## Exercise:
Start at the line in the entries below that contains "magnification brightfield microscopy", stop at the line that contains "image demonstrates no", and output exactly the lines in that span, both ends included.

## Provided data:
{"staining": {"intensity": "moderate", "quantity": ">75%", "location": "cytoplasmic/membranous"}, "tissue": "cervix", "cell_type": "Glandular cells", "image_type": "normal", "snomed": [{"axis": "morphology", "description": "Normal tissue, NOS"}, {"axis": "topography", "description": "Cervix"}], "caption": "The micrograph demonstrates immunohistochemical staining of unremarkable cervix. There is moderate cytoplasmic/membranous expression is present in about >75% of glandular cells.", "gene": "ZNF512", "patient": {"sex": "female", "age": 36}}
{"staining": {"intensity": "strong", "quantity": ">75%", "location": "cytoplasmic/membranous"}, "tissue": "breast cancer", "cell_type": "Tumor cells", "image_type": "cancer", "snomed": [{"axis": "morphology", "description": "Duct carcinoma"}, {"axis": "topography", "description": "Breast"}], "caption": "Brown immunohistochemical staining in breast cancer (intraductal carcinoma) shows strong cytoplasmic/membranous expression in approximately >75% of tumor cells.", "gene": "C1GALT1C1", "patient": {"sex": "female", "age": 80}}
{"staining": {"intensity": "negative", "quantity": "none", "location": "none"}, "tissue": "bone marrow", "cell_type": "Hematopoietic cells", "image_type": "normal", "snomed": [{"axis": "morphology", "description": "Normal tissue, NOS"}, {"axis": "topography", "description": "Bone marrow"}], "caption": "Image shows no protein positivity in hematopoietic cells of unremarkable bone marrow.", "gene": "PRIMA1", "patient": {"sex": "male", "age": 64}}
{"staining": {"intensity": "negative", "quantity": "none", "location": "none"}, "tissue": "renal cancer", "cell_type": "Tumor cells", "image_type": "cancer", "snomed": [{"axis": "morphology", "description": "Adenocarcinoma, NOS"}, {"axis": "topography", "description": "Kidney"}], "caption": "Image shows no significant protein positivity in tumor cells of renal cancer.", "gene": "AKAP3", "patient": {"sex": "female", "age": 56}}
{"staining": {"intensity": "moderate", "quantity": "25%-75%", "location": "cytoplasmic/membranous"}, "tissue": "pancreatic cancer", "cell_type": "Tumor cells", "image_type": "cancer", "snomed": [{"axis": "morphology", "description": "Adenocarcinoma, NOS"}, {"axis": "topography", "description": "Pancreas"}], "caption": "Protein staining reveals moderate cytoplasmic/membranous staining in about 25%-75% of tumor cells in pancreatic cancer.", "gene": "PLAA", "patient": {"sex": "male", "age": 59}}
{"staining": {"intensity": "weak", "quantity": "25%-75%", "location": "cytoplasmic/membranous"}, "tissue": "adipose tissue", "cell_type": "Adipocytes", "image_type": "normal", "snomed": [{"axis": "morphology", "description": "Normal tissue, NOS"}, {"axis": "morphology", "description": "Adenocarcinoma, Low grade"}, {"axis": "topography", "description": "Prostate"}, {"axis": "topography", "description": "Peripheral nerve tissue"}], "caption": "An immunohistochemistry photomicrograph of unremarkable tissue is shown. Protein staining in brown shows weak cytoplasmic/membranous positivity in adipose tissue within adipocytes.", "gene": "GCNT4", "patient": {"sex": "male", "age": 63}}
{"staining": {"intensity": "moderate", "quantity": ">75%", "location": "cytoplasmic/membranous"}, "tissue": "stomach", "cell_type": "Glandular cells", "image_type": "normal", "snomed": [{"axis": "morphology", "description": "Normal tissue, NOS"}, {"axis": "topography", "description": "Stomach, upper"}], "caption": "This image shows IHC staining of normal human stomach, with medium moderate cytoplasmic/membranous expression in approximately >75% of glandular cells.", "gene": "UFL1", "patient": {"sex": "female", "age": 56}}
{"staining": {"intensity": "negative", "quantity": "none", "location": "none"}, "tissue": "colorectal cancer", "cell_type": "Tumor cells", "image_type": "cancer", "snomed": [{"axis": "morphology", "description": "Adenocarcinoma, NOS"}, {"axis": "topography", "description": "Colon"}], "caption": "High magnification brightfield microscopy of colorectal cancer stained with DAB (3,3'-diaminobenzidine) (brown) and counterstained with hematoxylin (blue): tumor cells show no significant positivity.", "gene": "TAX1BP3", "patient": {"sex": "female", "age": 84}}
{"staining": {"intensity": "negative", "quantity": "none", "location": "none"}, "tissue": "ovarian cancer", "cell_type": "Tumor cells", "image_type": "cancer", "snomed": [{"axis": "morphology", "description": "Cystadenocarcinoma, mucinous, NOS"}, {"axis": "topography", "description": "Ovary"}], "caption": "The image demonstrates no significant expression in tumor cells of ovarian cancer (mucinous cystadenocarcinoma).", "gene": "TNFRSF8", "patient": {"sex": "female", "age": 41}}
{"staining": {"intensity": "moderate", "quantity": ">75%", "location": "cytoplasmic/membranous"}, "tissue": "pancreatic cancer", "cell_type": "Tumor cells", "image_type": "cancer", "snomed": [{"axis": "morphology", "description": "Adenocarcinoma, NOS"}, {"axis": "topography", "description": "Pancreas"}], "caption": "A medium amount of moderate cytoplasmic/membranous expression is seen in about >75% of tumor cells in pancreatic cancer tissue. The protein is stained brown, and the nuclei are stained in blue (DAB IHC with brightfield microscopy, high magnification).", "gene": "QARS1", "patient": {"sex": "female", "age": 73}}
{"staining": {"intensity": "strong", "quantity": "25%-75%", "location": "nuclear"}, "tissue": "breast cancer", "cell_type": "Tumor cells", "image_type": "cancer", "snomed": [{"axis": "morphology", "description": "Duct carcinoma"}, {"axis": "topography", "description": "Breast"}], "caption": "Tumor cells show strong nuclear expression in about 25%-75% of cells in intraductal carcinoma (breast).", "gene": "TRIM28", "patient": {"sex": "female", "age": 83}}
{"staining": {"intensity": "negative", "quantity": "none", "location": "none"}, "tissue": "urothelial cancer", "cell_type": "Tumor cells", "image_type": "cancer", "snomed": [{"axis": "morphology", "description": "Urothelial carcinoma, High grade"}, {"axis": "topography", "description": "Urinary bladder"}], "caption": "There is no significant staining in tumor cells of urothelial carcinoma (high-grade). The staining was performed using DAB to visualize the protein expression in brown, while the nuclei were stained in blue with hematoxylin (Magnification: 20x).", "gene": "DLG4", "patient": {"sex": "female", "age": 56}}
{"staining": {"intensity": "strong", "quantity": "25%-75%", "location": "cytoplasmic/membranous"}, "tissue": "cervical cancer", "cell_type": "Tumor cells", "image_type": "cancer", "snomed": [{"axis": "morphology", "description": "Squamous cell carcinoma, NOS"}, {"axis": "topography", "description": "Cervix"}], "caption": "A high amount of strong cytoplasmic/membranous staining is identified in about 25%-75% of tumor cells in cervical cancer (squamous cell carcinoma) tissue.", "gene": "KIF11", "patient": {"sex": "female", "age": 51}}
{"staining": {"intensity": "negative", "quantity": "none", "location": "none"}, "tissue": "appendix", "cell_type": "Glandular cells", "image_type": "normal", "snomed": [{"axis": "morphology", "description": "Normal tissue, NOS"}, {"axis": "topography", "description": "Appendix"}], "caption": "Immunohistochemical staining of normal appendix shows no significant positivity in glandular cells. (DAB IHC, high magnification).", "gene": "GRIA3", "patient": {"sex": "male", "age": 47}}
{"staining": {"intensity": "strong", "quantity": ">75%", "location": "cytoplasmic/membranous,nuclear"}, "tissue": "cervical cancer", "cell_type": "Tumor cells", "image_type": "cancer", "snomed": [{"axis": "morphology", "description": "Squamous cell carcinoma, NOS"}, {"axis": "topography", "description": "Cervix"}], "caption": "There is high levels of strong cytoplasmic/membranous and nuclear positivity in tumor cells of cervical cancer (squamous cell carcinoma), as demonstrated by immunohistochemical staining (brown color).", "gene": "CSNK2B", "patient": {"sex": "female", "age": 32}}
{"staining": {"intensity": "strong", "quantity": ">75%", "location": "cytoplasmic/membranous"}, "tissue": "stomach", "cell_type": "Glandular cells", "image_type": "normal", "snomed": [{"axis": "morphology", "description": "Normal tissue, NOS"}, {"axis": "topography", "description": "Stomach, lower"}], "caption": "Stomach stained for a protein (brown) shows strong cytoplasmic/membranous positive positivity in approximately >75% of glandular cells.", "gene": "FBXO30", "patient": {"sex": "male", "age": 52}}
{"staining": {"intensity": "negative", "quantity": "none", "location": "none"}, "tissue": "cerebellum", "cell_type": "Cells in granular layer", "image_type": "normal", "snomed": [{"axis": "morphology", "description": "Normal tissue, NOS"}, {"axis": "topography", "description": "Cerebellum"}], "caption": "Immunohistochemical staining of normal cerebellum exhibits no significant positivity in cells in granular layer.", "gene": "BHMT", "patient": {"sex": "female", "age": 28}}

## Output for this exercise:
{"staining": {"intensity": "negative", "quantity": "none", "location": "none"}, "tissue": "colorectal cancer", "cell_type": "Tumor cells", "image_type": "cancer", "snomed": [{"axis": "morphology", "description": "Adenocarcinoma, NOS"}, {"axis": "topography", "description": "Colon"}], "caption": "High magnification brightfield microscopy of colorectal cancer stained with DAB (3,3'-diaminobenzidine) (brown) and counterstained with hematoxylin (blue): tumor cells show no significant positivity.", "gene": "TAX1BP3", "patient": {"sex": "female", "age": 84}}
{"staining": {"intensity": "negative", "quantity": "none", "location": "none"}, "tissue": "ovarian cancer", "cell_type": "Tumor cells", "image_type": "cancer", "snomed": [{"axis": "morphology", "description": "Cystadenocarcinoma, mucinous, NOS"}, {"axis": "topography", "description": "Ovary"}], "caption": "The image demonstrates no significant expression in tumor cells of ovarian cancer (mucinous cystadenocarcinoma).", "gene": "TNFRSF8", "patient": {"sex": "female", "age": 41}}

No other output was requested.